Yesterday, as two shiny black coffins passed from Lebanon to Israel, and murderer Samir Kuntar appeared in his "commando" uniform at a festive welcoming ceremony in Lebanon it was hard to accommodate the welter of emotions that flowed during one of Israel's darkest days in recent memory.
But, as with every traumatic event here, there are points of such stark illuminating light that always occur among the simple people, not the so-called "leaders," which enable us to retain our pride and faith in the ultimate destiny of the country.

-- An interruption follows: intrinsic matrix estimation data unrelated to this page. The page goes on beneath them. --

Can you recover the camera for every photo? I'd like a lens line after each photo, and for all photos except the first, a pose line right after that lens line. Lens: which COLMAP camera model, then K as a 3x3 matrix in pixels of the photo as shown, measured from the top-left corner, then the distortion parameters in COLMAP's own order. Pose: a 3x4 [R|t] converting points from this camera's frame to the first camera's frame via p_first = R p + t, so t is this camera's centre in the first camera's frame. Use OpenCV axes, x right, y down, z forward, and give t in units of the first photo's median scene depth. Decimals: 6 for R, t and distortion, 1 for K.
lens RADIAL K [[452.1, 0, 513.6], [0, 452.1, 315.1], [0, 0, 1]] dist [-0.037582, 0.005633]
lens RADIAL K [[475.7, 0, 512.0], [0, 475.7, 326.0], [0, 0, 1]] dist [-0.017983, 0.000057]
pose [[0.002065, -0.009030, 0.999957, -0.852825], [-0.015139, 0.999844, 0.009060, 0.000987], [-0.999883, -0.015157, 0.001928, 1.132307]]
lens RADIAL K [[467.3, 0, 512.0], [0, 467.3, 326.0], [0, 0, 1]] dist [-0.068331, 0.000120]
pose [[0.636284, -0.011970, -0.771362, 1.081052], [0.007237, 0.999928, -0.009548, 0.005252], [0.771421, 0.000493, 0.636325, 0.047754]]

Eldad Regev, 28, and Udi Goldwasser , 31, were both "miluimnikim"—reservists who spend around a month every year serving with their army units . When they were abducted they were fulfilling their reservist obligations. Yesterday, as the coffins containing their remains were returned, the members of Eldad and Udi's reserve unit were waiting at a nearby army base. Shlomi, a soft-spoken member of the unit in his mid-thirties, choked back tears as he told reporters that all the men would continue to serve, "with the spirit of Udi and Eldad accompanying us all the way." While accusing Hezbollah of "playing with us" by withholding information about Regev and Goldwasser for two years even till the last moments before the exchange, Shlomi acknowledged that the tears he and his friends could now openly shed would be not only tears of sadness but "tears of memory."
At the moment that the coffins were removed from the black vans on the Lebanese side, a rabbi at the Regev home in Kiryat Motzkin quietly lit two memorial candles in the stairwell of the apartment building underneath pictures of the two kidnapped soldiers. Neighbors and friends sobbed as reality finally hit home.

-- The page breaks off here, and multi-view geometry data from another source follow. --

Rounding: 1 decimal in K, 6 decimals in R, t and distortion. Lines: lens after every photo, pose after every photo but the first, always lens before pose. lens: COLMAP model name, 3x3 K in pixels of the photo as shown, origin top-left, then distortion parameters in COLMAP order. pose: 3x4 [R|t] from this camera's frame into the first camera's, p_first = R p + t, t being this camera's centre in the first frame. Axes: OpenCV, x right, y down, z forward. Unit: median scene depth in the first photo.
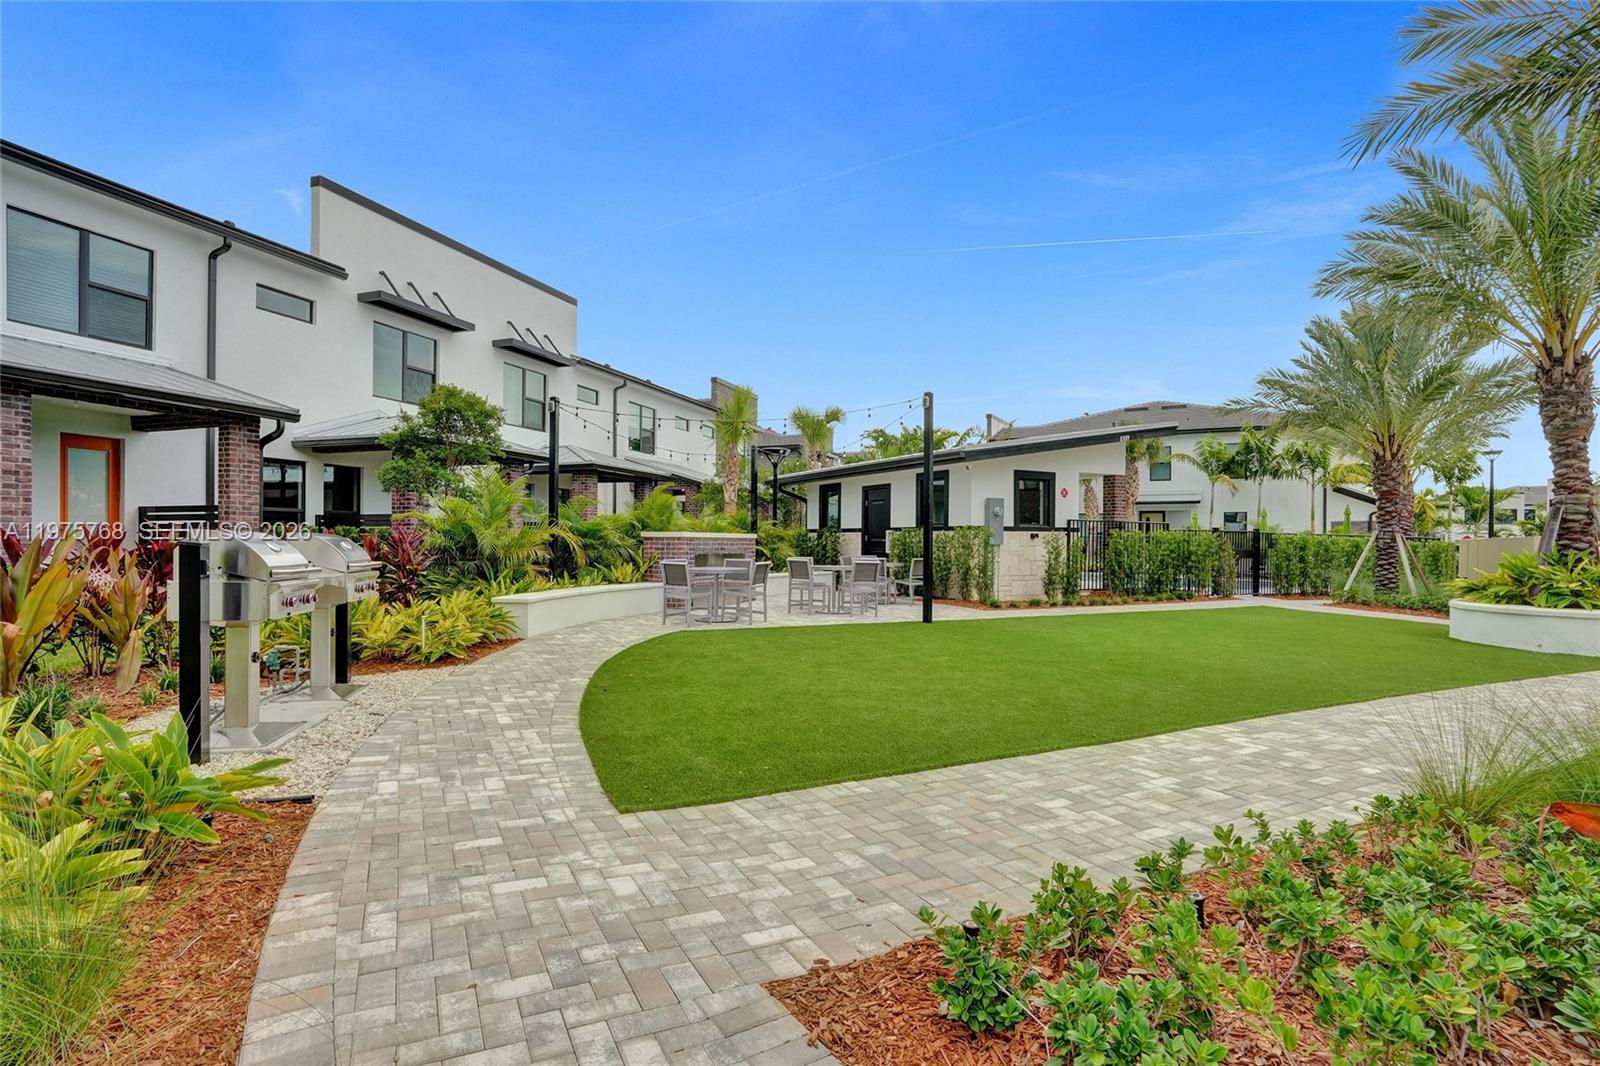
lens RADIAL K [[846.3, 0, 800.0], [0, 846.3, 533.0], [0, 0, 1]] dist [-0.000413, -0.000266]
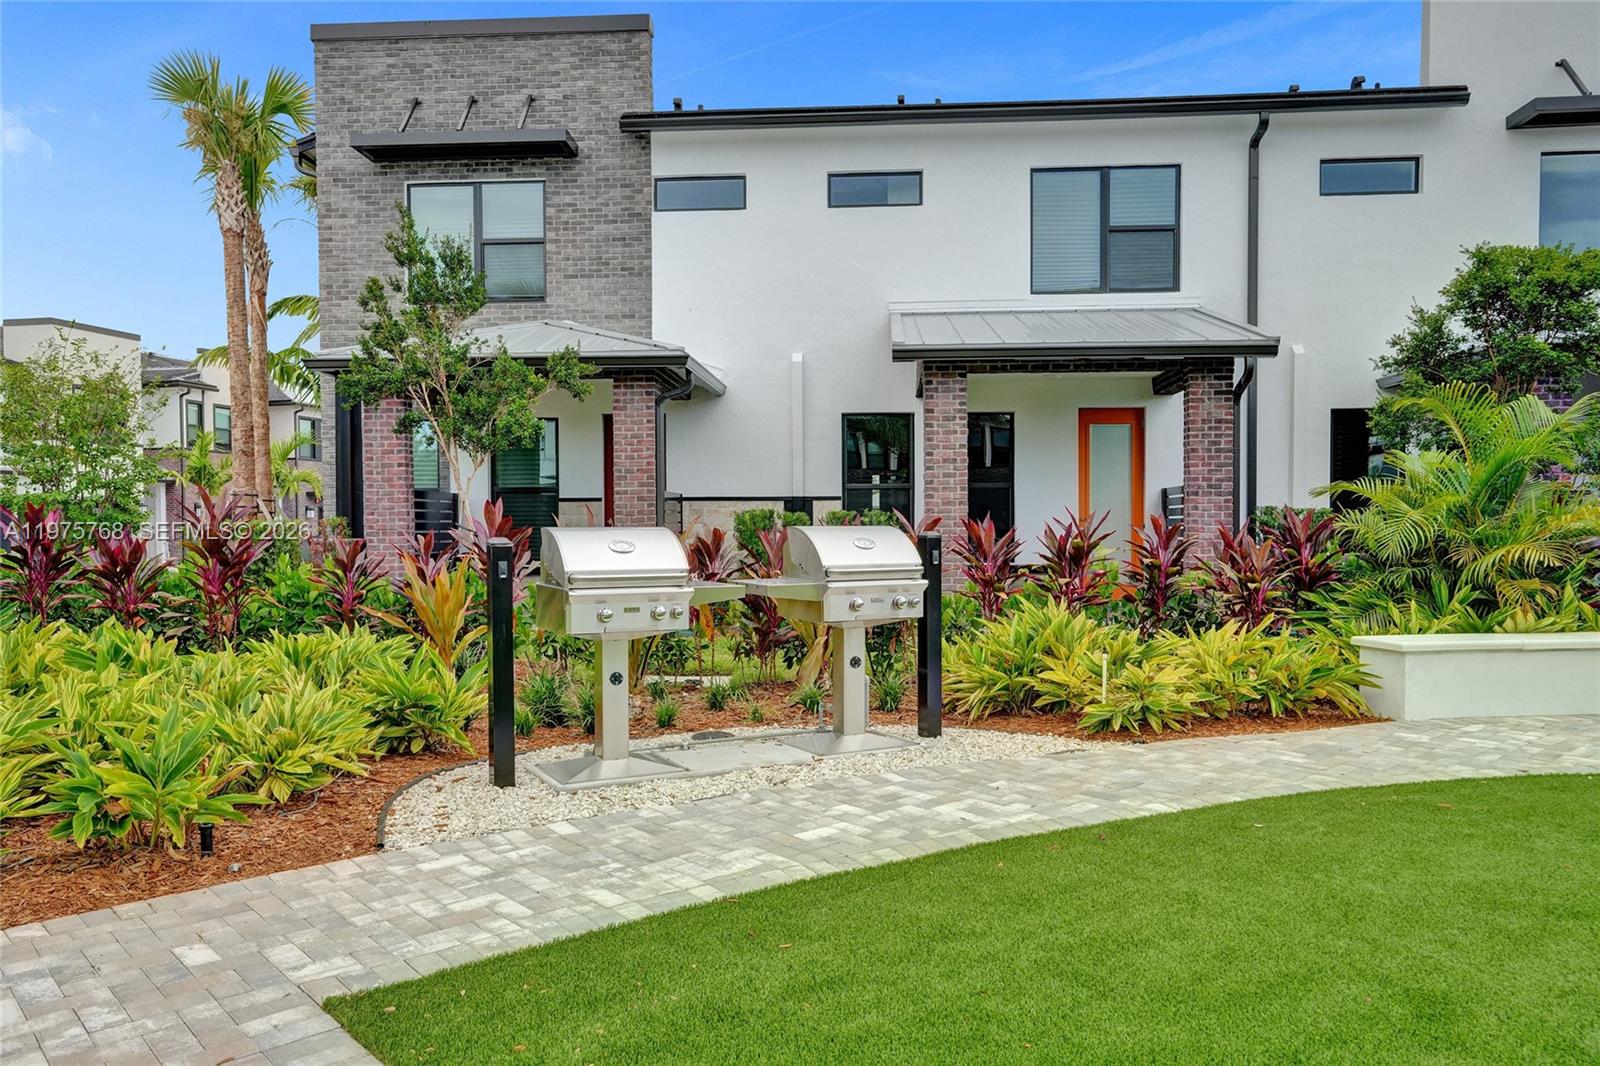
lens RADIAL K [[1193.7, 0, 800.0], [0, 1193.7, 533.0], [0, 0, 1]] dist [-0.001702, 0.049789]
pose [[0.250161, -0.001407, -0.968203, 0.243618], [0.018236, 0.999828, 0.003259, 0.001070], [0.968032, -0.018471, 0.250144, 0.394832]]
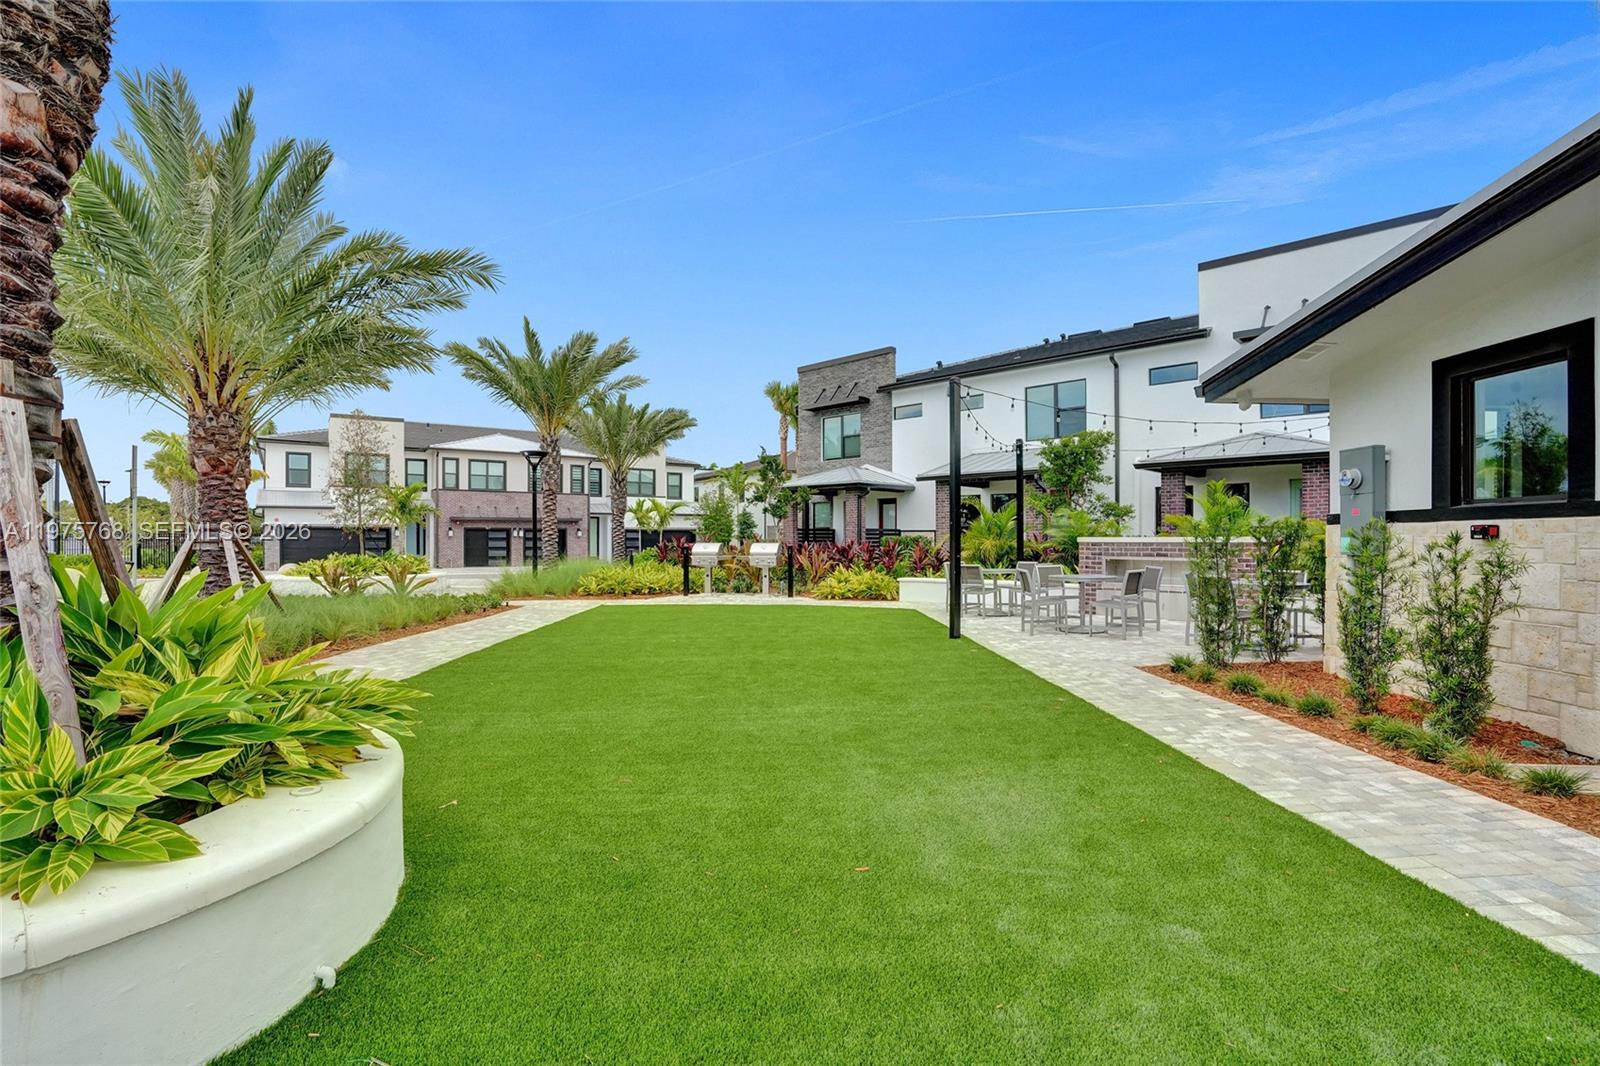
lens RADIAL K [[752.3, 0, 791.4], [0, 752.3, 543.7], [0, 0, 1]] dist [-0.021208, 0.000620]
pose [[-0.448913, 0.002641, -0.893571, 0.953512], [0.009495, 0.999953, -0.001814, 0.005482], [0.893525, -0.009299, -0.448918, 1.222842]]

Sadly, halachic input has been sorely lacking from the Israeli debate over the lop-sided exchange—not a word was heard from either of Israel's chief rabbis, Yonah Metzger or Shlomo Amar, causing many of us to ask, once again, just why our tax shekels continue to subsidize the anachronistic institution of the chief rabbinate, who are shunned by the ultra-orthodox world and ignored by secular Israelis.

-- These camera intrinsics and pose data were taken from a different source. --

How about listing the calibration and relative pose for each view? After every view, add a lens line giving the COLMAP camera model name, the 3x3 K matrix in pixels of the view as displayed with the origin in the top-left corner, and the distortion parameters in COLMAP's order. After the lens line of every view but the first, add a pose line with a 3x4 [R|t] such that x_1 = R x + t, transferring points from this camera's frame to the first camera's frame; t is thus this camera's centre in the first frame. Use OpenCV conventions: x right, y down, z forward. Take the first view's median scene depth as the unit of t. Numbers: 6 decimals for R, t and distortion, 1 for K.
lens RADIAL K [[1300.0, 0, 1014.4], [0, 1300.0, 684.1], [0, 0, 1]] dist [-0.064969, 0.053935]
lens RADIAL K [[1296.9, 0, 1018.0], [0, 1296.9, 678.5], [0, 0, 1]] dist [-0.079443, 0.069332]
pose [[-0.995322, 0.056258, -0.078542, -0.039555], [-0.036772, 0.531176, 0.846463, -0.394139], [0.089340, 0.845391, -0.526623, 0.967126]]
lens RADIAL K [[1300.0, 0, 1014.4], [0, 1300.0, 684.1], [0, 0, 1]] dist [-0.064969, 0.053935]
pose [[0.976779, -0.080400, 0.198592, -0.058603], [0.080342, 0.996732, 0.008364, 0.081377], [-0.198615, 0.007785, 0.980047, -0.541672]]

It was left to prominent Israeli human rights lawyer, Justus Weiner, a fellow of the Jerusalem Center for Public Affairs where I work, to weigh in on the halachic and international law implications of the exchange. (See http://tinyurl.com/5vyqul for the full article)
A few hours before the exchange took place, I received an e mail notification about the second yahrzeit ceremonies of Benji Hillman z"tl, son of friends in Raanana, who was killed early on in the war at age 26, just three weeks after his wedding, sent to battle in order to redeem Regev and Goldwasser whom we now know were already dead.
Most years in mid-July, Jews are in the midst of the Three Weeks that lead up to Tisha B'Av, the day that commemorates the series of disasters that befell the Jewish people on and around this date since the destruction of the Temple. This year being a leap year in the Jewish calendar, we're not into that period yet. Still, on the secular calendar, this week marks the 61st anniversary of the date when the Exodus, packed with 4500 Holocaust survivors aboard, limped into Haifa harbor after having been boarded by British authorities resulting in the death of three passengers. As the British sought to send the Jews back to France, from where they had set sail, the defiant survivors refused to disembark and started a 24 day hunger strike that eventually led to members of the UN Special Committee on Palestine influencing their colleagues in New York to put the partition plan to a vote. That decision, taken in November 1947, of course, led to the creation of the state of Israel in May 1948.
In Jerusalem last night, just hours after we had all witnessed the heart-sickening spectacle at the Lebanese border, a few hundred people gathered to relive the heroism and single-minded Zionism of the Exodus. Yes, it may have been the fictional account –in the form of the 1960 film Exodus starring Paul Newman, but nevertheless, reality seeped in, as it tends to in Jerusalem. In the audience at the auditorium of the Menachem Begin Heritage Center were several passengers from the real Exodus; the daughter of Yossi Harel, the commander of the Exodus who died a few months ago and veteran Jewish journalist, Ruth Gruber, 96, who covered the story in 1947.
We gasped as we saw the exact spot where we were sitting depicted in one scene, and murmured as we recognized familiar spots in Jerusalem in their 1960 state. Otto Preminger had apparently spent 13 weeks filming in Israel using 4000 extras for the epic three and a half hour movie. The head of MGM came from Los Angeles to present the Israeli film archive with a newly restored version of the film, which was the one screened last night.
Today, Udi and Eldad will be buried in the north at funerals attended by tens of thousands of mourners. They and their dignified families are the heroes of Israel, 2008, along with the 157 Israelis, soldiers and civilians killed in the Second Lebanon War. If only their sacrifice would lead to something as momentous as the founding of the state.